When it analyzed who was using the tool, GuideStar found heavy interest from both foundations and accounting firms, says Evan Paul, GuideStar’s senior director of products and marketing.
In the future, he says, GuideStar may create three versions of Financial Scan to meet the distinct interests of charities, foundations, and accountants.
“We want to get more specific about how people are using our data to make decisions so that we can help make those decisions better and faster,” Mr. Paul says….


Lean Start-Up: a Glossary of Terms for a Hot New Management Approach

Build-Measure-Learn

Instead of spending considerable time developing a product or service for a big rollout, organizations should consider using a continuous feedback loop: “build” a program or service, even if it is not fully fleshed out; “measure” how clients are affected; and “learn” by improving the program or going in a new direction.
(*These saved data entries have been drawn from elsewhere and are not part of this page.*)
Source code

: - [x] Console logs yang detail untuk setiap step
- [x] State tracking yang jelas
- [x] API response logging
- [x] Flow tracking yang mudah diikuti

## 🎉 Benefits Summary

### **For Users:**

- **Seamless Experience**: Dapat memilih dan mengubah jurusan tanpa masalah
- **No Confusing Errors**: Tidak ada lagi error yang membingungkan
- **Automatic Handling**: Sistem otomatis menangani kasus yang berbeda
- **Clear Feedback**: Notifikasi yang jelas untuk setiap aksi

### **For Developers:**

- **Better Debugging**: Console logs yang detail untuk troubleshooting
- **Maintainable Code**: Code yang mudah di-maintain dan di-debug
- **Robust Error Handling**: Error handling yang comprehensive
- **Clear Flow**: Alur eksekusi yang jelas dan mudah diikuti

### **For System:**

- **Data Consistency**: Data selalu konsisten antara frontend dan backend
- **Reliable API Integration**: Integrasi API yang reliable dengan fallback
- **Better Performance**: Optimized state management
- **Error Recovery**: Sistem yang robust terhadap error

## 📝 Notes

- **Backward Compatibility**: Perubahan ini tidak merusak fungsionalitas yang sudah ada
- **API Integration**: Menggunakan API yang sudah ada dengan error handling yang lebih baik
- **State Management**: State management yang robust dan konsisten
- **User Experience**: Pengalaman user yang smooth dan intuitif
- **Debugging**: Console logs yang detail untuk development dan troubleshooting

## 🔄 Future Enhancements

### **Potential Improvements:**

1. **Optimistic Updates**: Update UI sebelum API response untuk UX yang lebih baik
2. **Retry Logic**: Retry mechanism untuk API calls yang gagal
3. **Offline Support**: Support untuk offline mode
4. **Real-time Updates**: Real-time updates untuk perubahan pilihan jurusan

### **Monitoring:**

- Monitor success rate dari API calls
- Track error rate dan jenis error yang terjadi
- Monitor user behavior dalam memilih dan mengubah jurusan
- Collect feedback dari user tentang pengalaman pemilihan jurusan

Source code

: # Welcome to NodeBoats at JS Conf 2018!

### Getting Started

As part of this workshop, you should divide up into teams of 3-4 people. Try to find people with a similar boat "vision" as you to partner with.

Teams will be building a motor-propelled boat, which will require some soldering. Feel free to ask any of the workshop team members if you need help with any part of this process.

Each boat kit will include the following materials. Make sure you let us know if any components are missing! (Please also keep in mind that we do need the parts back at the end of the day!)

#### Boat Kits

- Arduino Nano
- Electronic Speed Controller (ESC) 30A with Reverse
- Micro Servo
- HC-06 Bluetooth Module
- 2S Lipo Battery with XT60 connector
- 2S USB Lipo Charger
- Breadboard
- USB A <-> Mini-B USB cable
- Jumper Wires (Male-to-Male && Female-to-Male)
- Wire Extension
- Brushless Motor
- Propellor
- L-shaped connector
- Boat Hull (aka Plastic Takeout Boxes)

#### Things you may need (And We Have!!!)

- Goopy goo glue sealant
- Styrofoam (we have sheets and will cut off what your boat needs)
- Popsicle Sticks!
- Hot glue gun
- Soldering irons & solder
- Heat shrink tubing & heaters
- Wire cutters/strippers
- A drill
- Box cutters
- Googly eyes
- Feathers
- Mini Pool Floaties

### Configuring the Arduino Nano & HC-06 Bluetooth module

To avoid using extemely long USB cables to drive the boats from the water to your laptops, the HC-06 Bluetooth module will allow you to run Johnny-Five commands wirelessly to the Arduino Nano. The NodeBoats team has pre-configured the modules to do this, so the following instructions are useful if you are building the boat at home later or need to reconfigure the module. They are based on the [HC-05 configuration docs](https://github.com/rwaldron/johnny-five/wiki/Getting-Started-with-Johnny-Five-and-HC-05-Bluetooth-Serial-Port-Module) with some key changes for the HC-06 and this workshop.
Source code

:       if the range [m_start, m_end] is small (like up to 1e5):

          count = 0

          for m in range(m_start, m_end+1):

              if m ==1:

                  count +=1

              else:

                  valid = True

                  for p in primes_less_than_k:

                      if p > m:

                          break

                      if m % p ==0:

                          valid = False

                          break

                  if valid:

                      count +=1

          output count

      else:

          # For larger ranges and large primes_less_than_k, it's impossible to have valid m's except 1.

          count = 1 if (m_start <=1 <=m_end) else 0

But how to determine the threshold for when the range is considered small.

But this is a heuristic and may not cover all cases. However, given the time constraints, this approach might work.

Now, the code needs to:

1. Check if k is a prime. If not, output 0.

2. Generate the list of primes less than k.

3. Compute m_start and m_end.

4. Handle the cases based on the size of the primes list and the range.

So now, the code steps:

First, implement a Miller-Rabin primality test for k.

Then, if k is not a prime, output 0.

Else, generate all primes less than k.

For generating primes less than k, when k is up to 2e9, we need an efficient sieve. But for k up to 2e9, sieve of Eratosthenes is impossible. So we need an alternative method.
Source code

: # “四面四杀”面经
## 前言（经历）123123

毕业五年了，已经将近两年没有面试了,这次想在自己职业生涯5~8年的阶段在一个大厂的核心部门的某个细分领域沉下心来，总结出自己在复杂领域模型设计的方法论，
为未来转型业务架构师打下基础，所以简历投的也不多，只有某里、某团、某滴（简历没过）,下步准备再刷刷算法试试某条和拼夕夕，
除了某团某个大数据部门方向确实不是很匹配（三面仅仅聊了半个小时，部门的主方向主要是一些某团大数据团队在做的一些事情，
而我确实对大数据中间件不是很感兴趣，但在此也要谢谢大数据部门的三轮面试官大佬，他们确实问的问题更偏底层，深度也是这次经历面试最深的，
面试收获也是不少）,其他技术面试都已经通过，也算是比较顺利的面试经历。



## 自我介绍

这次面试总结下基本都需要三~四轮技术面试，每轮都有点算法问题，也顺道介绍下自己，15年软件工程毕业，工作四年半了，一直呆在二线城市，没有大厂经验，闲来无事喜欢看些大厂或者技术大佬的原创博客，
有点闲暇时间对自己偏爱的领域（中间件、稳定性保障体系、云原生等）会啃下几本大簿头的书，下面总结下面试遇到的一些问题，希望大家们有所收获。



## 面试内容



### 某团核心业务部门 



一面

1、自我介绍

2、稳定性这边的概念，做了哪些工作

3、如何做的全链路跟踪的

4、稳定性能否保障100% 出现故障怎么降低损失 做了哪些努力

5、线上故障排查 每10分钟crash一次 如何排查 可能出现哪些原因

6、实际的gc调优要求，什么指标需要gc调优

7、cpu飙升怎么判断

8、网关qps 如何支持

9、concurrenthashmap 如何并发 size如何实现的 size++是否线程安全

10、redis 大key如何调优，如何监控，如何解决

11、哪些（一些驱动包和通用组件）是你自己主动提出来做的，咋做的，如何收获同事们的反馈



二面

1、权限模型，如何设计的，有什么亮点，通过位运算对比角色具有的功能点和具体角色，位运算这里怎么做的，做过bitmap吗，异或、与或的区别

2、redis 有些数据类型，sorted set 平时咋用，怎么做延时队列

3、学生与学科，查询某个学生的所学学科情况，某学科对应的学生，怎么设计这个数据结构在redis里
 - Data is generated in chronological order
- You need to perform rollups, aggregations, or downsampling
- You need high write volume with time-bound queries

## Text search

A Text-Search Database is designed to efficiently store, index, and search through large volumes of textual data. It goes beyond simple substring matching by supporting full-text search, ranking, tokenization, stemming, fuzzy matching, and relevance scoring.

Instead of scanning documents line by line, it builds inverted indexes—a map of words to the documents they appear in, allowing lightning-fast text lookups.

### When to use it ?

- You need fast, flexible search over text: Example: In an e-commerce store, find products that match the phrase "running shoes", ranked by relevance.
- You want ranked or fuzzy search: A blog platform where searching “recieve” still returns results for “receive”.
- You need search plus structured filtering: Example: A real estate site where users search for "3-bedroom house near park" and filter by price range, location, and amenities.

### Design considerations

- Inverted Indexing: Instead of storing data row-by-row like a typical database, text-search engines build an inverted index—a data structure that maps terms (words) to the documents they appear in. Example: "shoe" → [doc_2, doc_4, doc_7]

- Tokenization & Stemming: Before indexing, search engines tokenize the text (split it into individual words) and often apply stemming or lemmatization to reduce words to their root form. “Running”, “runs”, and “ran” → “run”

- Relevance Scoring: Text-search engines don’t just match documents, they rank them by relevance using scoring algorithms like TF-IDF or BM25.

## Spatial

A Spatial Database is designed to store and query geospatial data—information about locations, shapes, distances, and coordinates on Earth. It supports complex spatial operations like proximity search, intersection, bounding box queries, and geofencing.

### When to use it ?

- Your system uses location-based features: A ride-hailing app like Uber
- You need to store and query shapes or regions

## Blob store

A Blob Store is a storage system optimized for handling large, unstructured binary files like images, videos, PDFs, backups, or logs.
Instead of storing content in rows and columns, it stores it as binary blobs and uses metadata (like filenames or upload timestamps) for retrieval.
Repeat the cycle.

Minimum Viable Product

An early version of a product or service that may be lacking some features. This approach allows an organization to obtain feedback from clients and quickly determine the usefulness of a product or service and how to improve it.

Get Out of the Building

To determine whether a product or service is needed, talk to clients and share your ideas with them before investing heavily.

A/B Testing

Create two versions of a product or service, show them to different groups, and see which performs best.

Failing Fast

By quickly realizing that a product or service isn’t viable, organizations save time and money and gain valuable information for their next effort.

Pivot

Making a significant change in strategy when the early testing of a minimum viable product shows that the product or service isn’t working or isn’t needed.

Vanity Metrics

Measures that seem to provide a favorable picture but don’t accurately capture the impact of a product. An example might be a tally of website page views. A more meaningful measure—or an “actionable metric,” in the lean lexicon—might be the number of active users of an online service.